Laws are supposed to defend, protect, grow, and enhance. Any law that kills something is not worth being a law. To me, receivership laws are like the funeral home of businesses. Where businesses in the Intensive Care Unit are taken there before they die, killed, and buried without “family members” ever knowing.
If you ask me, this law is like the “Shakahola” of businesses in Kenya. Where businesses go with the hope of surviving and flourishing, only to be killed and buried in the forest like village dogs. It is a law whose time for review has come.
So many gigantic businesses have been killed by this law. Talk about Tuskys. More than 5000 jobs were lost. The economy lost one of the biggest taxpayers and thousands of suppliers lacked a place for their products and services. Look at what happened to Nakumatt. Over 30,000 jobs were lost in Kenya, Uganda, and Tanzania. Why? So that creditors can get their money? Did they even get the money? Then what is the whole point behind receivership?
And now we are waking up to the news that TransCentury too has been placed under receivership. Why are these receivership orders being dished out like sweets at a kiosk? Don’t you think it is time to start thinking about the harm this law is causing the economy, businesses, and those who depend on it?
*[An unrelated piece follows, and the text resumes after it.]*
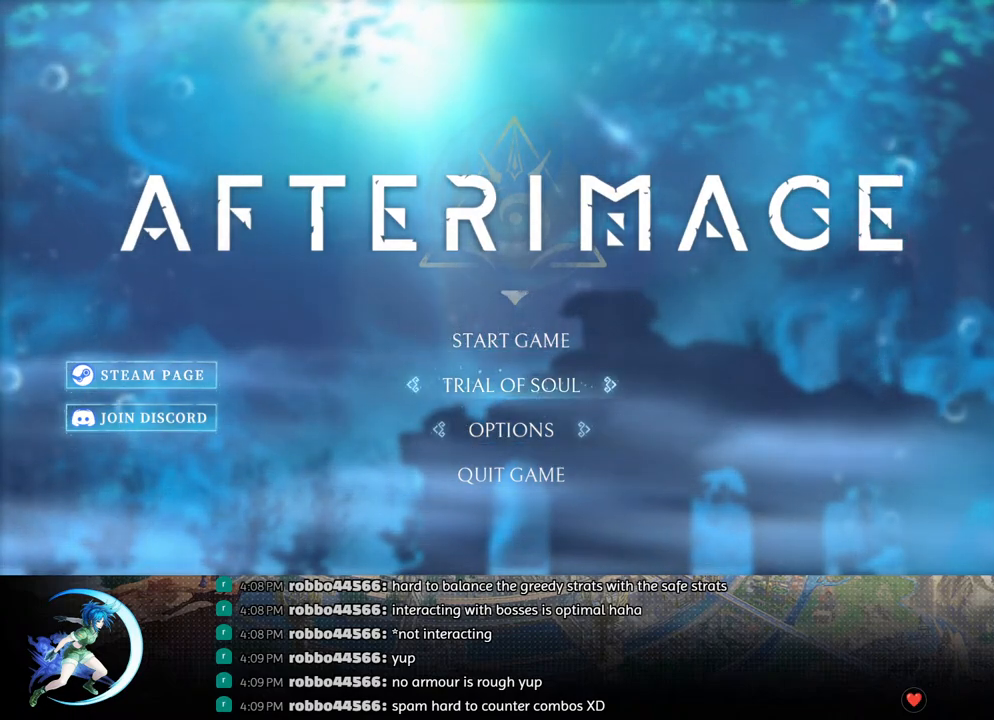
{"buttons": [], "left_stick": "center", "right_stick": "center", "events": [[17, "DPAD_UP", "up"], [200, "DPAD_DOWN", "down"], [317, "DPAD_DOWN", "up"]]}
Receivership, as it stands, is akin to quicksand for struggling businesses. Once ensnared, it becomes nearly impossible for them to escape. The current laws fail to provide a realistic and fair chance for recovery, leaving businesses sinking deeper into financial oblivion. It’s time we stop treating businesses like hapless gazelles caught in the jaws of a merciless predator.
The amendment is the key to transforming receivership from a funeral march into a symphony of redemption. We must introduce provisions that focus on nurturing and reviving businesses rather than simply selling off their assets. A receiver should be an orchestra conductor, skillfully harmonizing the various stakeholders, creditors, and management, to orchestrate a recovery strategy that breathes new life into struggling enterprises.
The current rigidity of receivership laws stifles creativity and innovation in the business resurrection. We must imbue the amended laws with flexibility, allowing for tailored solutions that fit each unique business scenario. Whether it’s renegotiating debts, restructuring operations, or injecting fresh capital, the maestro’s baton of flexibility will enable businesses to dance their way back from the brink of destruction.
An essential addition to the amended receivership laws should be the provision of a temporary shield of the moratorium. This protective cloak will grant businesses a breathing space to regroup, restructure, and rebuild without the constant fear of aggressive creditors swooping in for the final blow. With this shield in place, businesses can weather the storm and emerge stronger, like a phoenix from the ashes.